DIFC Investments “has little room for delays in its efforts to secure a bank loan and government support to refinance the sukuk,” the rating agency said in a statement. The B+ long-term and B short-term ratings were placed on creditwatch with negative outlook.
DIFC Investments started talks with banks for a loan to help pay the bond, two bankers with knowledge of the plan said in March. The company plans to raise $900 million to $1 billion from a five-year syndicated loan and will make up the rest with its own cash, said the bankers, who declined to be identified because the information is private.

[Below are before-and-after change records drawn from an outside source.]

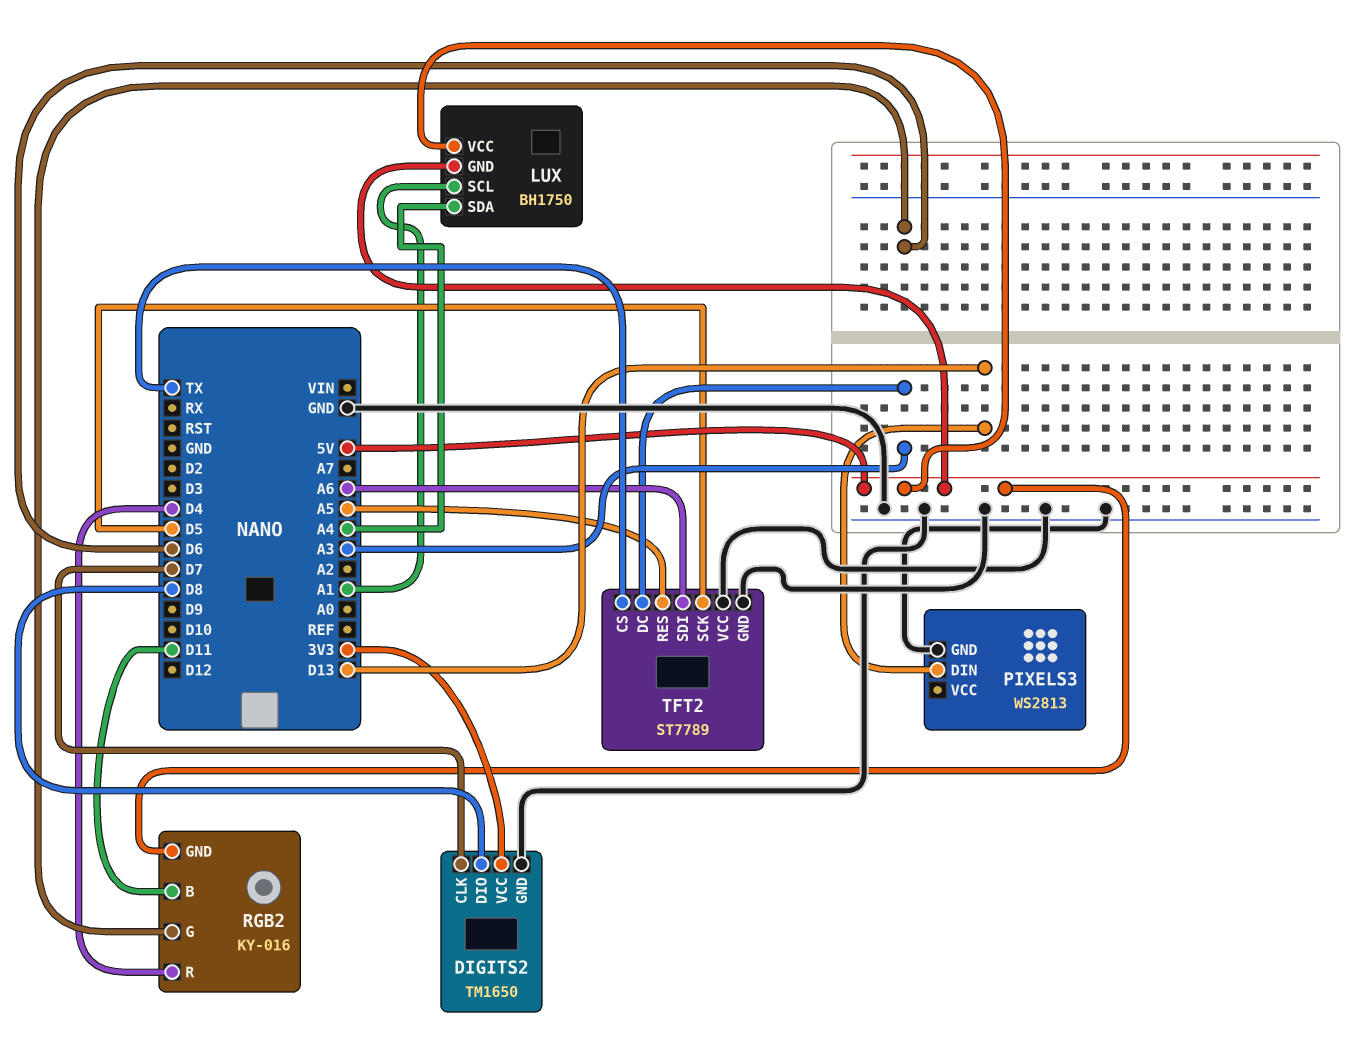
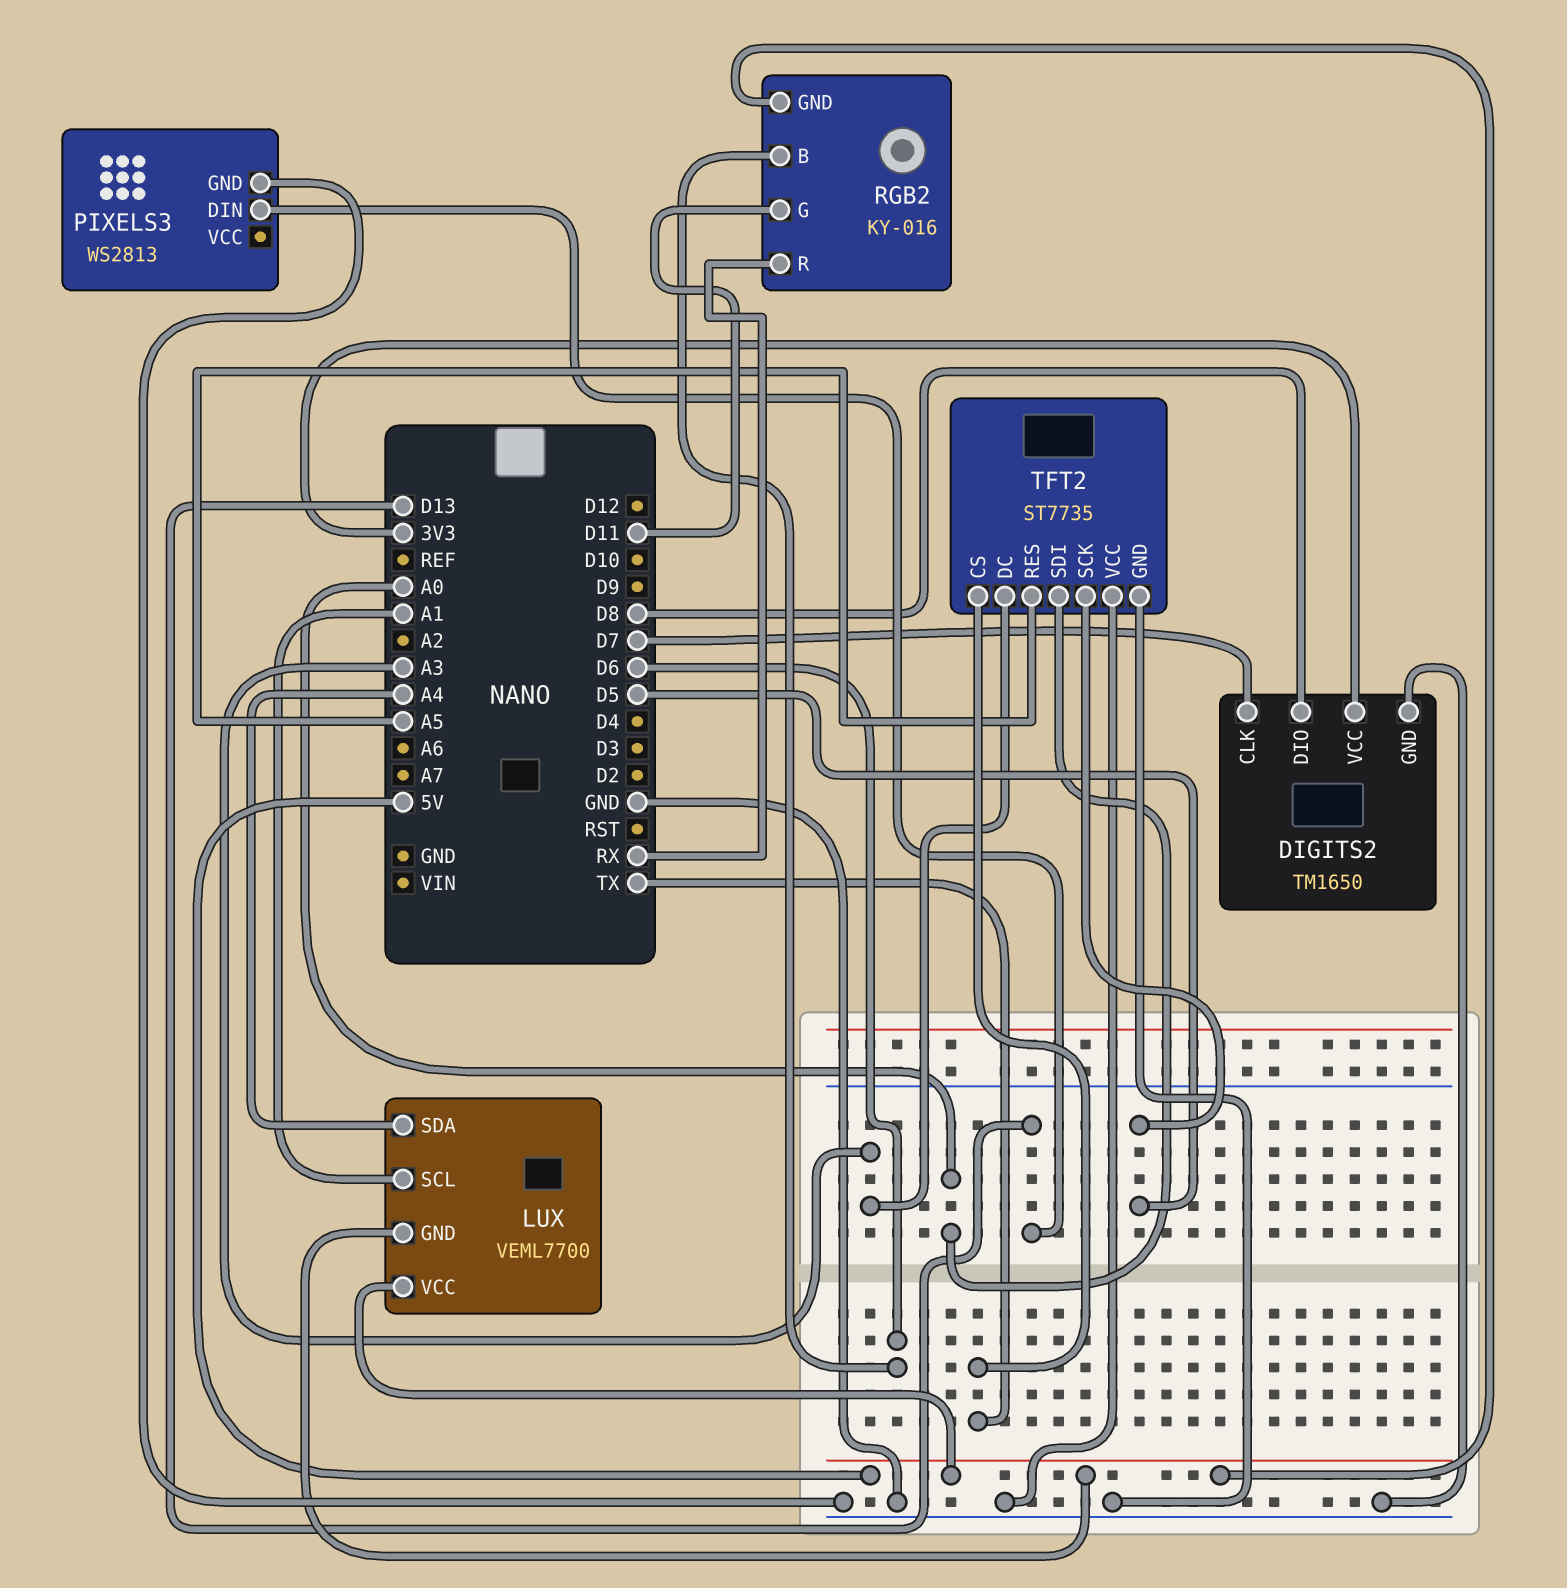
LUX: BH1750 -> VEML7700
RGB2 pin B: D11 -> D6
RGB2 pin G: D6 -> D11
RGB2 pin R: D4 -> RX
TFT2: ST7789 -> ST7735
TFT2 pin SDI: A6 -> A0

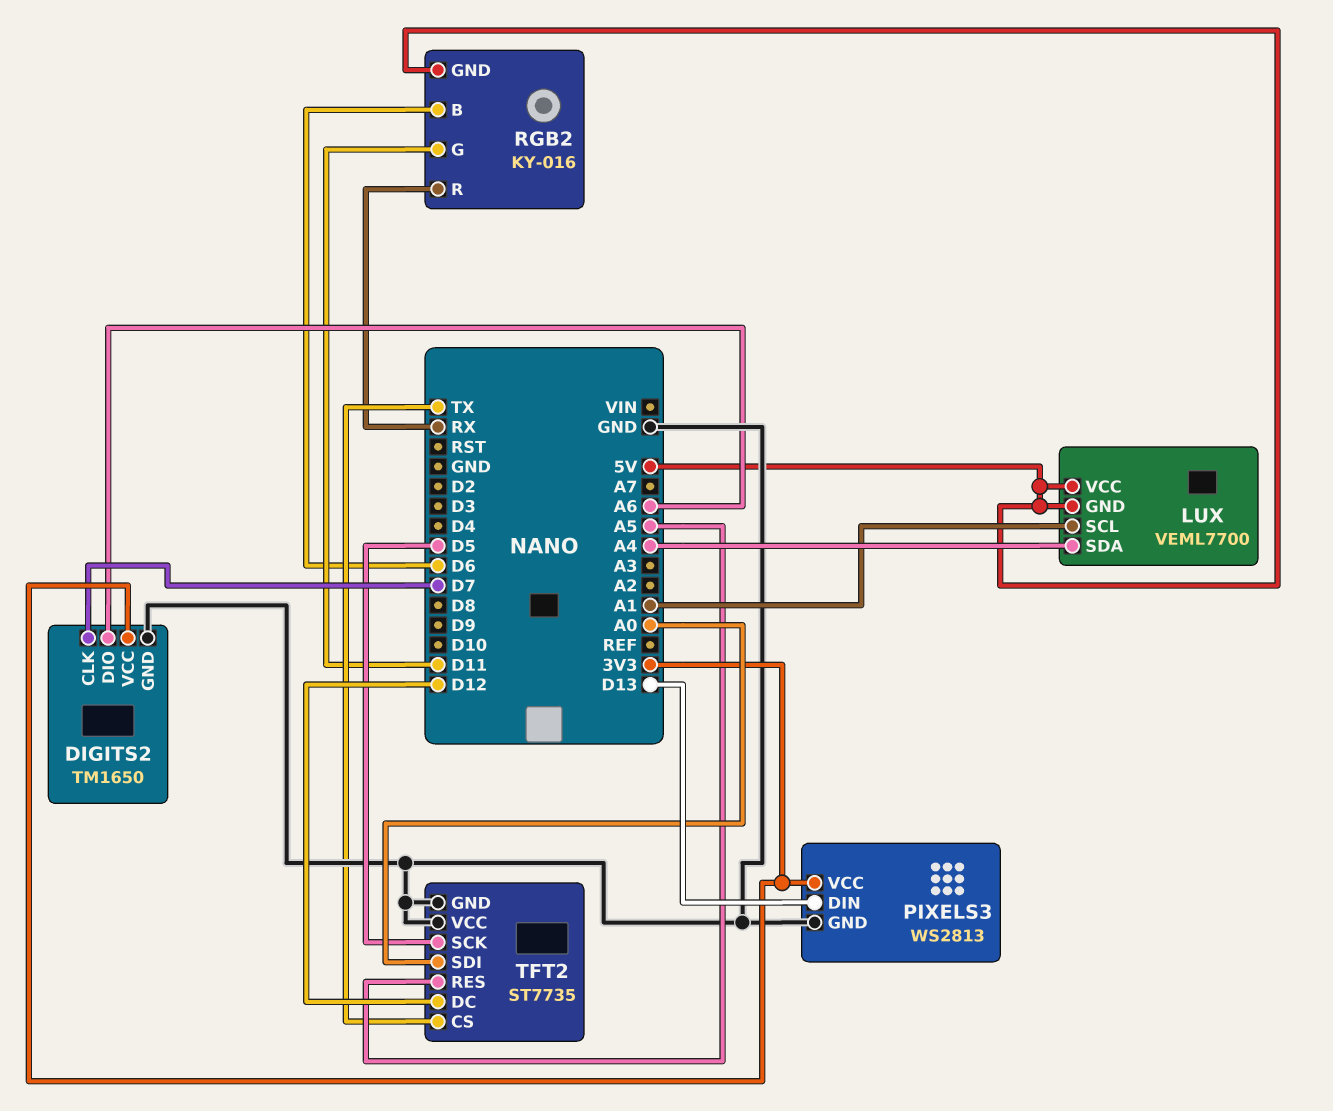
DIGITS2 pin DIO: D8 -> A6
PIXELS3 pin VCC: none -> 3V3
TFT2 pin DC: A3 -> D12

Dubai government-controlled DIFC Investments owns and operates office buildings in the Dubai International Financial Centre, which is home to the regional offices of banks including Standard Chartered Plc. The company reported a loss of $274.7 million in 2010 as it wrote down the value of its properties after prices slumped in Dubai.
DIFC Investments sold the floating rate sukuk in 2007. The company had planned to raise $1 billion from asset sales by the end of last year to help pay debt. S&P estimated the company’s total debt at about $2.4 billion at the end of last year.
“It is likely that the government will support the company to ensure it meets its debt obligations on time and in full,” S&P said. “This support, in our opinion, will be necessary for DIFCI to be able to meet its debt maturities due in 2012.”
The yield on the floating rate sukuk due June 13 was down 49 basis points at 12.66 percent at 11:55 a.m. in Dubai. It has dropped 314 basis points, or 3.14 percentage points, so far this year, compared with a 102 basis point decline in the HSBC/NASDAQ Dubai Corporate US Dollar Sukuk Index.
Dubai’s government won’t use proceeds from the sale of an Islamic bond to refinance the debt of DIFC Investments and Jebel Ali Free Zone, Mohammed Al Shaibani, director general of the Dubai ruler’s court, said yesterday. “DIFC and Jafza are separate entities and they will handle that.”